What the task requires:
Rewrite the lines from the one containing "[Azure Application Model Benefits]: #benefits" through the one containing "[The Service Definition File]: #def", inclusive, as a Markdown table with the columns Row and Line, skipping any blank lines.
/---
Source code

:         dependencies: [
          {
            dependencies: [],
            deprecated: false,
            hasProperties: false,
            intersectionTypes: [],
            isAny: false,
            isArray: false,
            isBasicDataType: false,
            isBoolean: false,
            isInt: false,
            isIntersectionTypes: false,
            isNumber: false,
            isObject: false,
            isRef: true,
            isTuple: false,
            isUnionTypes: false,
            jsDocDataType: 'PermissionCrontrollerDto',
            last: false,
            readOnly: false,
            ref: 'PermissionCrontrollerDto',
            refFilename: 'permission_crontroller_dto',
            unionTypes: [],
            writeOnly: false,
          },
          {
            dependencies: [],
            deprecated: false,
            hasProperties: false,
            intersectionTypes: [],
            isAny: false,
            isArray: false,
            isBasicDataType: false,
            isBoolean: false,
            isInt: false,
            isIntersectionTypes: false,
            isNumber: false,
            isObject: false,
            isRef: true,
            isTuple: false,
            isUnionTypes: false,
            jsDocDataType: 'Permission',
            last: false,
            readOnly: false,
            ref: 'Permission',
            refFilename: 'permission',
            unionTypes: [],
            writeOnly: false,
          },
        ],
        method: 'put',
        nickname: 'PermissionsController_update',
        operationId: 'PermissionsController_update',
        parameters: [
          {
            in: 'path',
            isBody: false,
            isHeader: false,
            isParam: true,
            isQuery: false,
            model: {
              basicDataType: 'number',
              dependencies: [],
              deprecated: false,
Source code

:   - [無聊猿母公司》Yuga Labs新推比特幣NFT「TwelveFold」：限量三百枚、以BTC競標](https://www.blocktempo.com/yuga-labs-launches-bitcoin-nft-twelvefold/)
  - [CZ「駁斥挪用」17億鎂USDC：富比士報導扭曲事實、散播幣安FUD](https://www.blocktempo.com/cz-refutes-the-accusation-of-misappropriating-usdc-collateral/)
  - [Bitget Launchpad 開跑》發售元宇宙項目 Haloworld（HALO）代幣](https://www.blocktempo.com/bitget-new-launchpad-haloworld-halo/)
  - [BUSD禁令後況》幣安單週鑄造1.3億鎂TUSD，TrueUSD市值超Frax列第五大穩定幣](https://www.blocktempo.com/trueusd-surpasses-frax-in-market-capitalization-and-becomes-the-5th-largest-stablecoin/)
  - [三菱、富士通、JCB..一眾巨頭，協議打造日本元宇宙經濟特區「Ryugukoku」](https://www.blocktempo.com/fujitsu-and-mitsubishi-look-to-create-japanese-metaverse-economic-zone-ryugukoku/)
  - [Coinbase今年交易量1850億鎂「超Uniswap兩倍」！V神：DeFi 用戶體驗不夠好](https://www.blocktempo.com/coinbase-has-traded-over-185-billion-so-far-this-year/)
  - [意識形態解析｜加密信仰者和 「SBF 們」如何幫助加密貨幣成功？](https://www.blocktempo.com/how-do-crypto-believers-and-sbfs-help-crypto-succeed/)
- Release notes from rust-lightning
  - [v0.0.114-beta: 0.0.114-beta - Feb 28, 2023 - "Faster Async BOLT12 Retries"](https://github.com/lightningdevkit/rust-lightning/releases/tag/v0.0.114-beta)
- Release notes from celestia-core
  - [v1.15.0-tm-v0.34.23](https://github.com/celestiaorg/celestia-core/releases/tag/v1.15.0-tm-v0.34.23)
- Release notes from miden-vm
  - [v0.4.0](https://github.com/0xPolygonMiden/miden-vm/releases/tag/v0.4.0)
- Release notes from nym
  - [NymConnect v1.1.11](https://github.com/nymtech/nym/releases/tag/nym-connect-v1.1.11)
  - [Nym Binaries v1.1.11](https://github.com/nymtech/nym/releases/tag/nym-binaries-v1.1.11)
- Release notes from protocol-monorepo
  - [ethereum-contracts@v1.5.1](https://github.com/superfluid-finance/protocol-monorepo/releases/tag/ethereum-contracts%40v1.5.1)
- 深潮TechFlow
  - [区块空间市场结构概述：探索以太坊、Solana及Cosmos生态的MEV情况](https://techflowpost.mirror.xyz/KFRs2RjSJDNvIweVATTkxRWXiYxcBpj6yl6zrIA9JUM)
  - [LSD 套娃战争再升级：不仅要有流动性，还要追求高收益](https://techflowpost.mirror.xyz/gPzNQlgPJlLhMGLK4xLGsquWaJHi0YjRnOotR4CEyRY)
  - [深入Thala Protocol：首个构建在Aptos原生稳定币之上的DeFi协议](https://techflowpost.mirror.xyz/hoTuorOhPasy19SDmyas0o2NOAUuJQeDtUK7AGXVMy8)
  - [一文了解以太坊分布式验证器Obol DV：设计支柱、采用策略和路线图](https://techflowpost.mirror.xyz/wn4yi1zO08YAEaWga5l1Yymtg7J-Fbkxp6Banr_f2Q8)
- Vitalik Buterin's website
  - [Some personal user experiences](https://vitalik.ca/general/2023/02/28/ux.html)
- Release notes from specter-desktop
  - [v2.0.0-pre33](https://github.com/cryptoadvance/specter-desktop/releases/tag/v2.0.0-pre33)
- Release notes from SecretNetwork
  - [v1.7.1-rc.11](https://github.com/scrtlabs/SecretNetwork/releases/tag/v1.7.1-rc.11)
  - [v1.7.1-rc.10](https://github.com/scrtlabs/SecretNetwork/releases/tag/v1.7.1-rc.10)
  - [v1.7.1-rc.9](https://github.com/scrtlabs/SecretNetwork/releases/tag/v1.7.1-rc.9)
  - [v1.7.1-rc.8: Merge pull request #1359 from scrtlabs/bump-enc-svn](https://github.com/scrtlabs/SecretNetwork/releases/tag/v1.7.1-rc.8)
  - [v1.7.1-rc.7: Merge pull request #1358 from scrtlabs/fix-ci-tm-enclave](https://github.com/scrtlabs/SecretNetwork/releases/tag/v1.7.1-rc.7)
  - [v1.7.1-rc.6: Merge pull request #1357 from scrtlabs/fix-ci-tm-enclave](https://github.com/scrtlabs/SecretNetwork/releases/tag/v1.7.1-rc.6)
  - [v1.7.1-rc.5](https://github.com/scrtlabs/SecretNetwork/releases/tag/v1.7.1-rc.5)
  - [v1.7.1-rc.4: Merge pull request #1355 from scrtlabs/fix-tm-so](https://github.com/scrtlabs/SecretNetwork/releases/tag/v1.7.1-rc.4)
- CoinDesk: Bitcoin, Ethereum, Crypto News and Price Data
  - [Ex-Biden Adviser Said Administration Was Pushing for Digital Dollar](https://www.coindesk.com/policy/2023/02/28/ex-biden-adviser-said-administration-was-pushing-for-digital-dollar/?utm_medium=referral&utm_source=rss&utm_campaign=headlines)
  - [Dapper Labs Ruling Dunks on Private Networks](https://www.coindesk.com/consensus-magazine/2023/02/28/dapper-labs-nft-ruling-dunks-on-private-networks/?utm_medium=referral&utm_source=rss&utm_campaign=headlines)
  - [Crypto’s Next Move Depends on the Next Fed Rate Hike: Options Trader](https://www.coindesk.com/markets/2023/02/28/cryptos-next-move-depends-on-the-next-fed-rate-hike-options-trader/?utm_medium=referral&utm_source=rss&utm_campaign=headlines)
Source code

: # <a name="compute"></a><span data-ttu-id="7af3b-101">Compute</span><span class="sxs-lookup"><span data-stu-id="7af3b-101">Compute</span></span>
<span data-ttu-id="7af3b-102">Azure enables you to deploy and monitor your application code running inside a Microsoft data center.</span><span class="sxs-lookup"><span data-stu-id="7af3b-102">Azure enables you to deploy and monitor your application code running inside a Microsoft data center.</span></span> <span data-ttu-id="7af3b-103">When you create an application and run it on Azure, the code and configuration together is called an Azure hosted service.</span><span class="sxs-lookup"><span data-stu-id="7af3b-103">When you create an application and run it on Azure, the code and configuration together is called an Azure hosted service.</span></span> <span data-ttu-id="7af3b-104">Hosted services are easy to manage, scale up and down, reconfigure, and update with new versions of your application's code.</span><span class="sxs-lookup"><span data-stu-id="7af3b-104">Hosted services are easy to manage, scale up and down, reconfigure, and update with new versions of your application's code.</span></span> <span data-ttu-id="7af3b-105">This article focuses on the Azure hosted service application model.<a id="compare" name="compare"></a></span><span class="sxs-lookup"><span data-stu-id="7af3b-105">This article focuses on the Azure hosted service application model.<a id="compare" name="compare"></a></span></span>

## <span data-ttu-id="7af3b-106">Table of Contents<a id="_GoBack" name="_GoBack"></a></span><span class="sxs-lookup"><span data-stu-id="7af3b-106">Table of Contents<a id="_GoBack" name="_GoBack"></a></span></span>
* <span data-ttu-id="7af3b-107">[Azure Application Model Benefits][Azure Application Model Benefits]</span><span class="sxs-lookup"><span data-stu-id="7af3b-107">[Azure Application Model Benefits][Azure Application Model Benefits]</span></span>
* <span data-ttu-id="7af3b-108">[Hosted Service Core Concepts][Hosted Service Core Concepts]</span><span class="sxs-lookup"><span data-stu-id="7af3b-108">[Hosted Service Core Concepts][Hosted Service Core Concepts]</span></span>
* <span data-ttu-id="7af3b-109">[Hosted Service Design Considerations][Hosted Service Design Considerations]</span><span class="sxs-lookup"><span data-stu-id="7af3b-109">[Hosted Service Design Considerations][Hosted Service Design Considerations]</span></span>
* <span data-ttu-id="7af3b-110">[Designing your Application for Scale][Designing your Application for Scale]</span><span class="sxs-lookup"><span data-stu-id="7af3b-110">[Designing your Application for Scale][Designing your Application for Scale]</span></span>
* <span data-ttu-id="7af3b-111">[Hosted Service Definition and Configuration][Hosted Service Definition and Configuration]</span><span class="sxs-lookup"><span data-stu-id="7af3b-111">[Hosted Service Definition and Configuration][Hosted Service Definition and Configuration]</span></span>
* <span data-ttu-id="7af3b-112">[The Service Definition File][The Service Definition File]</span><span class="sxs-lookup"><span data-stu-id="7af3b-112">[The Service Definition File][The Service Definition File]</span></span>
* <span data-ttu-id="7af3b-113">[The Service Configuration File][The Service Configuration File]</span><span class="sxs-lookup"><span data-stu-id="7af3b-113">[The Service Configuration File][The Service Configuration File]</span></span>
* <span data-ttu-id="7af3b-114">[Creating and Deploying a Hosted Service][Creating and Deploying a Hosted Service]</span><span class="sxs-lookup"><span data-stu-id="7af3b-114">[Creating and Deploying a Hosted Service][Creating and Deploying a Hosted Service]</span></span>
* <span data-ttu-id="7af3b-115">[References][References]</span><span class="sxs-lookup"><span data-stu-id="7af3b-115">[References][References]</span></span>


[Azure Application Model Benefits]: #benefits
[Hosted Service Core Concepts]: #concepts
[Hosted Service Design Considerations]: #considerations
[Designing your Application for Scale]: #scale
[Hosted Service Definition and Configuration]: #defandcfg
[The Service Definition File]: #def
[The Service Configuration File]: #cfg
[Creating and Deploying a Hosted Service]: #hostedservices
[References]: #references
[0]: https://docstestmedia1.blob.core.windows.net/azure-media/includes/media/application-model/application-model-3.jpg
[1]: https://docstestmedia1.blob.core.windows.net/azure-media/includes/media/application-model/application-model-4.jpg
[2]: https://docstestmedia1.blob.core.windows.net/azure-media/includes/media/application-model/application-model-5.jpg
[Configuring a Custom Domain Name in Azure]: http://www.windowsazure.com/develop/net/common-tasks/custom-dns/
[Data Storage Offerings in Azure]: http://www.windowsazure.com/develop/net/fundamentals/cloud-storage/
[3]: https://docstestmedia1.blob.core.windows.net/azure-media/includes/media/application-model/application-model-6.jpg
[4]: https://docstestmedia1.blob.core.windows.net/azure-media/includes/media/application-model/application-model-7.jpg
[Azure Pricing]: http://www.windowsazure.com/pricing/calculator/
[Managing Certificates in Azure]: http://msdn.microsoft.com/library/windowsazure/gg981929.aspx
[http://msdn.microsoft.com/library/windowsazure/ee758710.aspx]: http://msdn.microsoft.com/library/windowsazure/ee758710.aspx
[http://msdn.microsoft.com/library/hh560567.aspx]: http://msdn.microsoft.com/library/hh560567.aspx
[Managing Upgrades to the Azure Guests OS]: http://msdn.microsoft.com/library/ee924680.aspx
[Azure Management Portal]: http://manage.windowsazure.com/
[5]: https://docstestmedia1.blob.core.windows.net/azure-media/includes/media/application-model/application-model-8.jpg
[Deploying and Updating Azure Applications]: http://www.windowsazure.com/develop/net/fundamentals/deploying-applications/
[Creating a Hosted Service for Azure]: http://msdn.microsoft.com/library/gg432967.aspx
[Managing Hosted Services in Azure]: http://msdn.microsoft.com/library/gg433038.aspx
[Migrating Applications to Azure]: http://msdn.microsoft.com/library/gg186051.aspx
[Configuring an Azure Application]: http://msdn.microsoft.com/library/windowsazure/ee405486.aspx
\---
Result of the task:
| Row | Line |
|---|---|
| 1 | [Azure Application Model Benefits]: #benefits |
| 2 | [Hosted Service Core Concepts]: #concepts |
| 3 | [Hosted Service Design Considerations]: #considerations |
| 4 | [Designing your Application for Scale]: #scale |
| 5 | [Hosted Service Definition and Configuration]: #defandcfg |
| 6 | [The Service Definition File]: #def |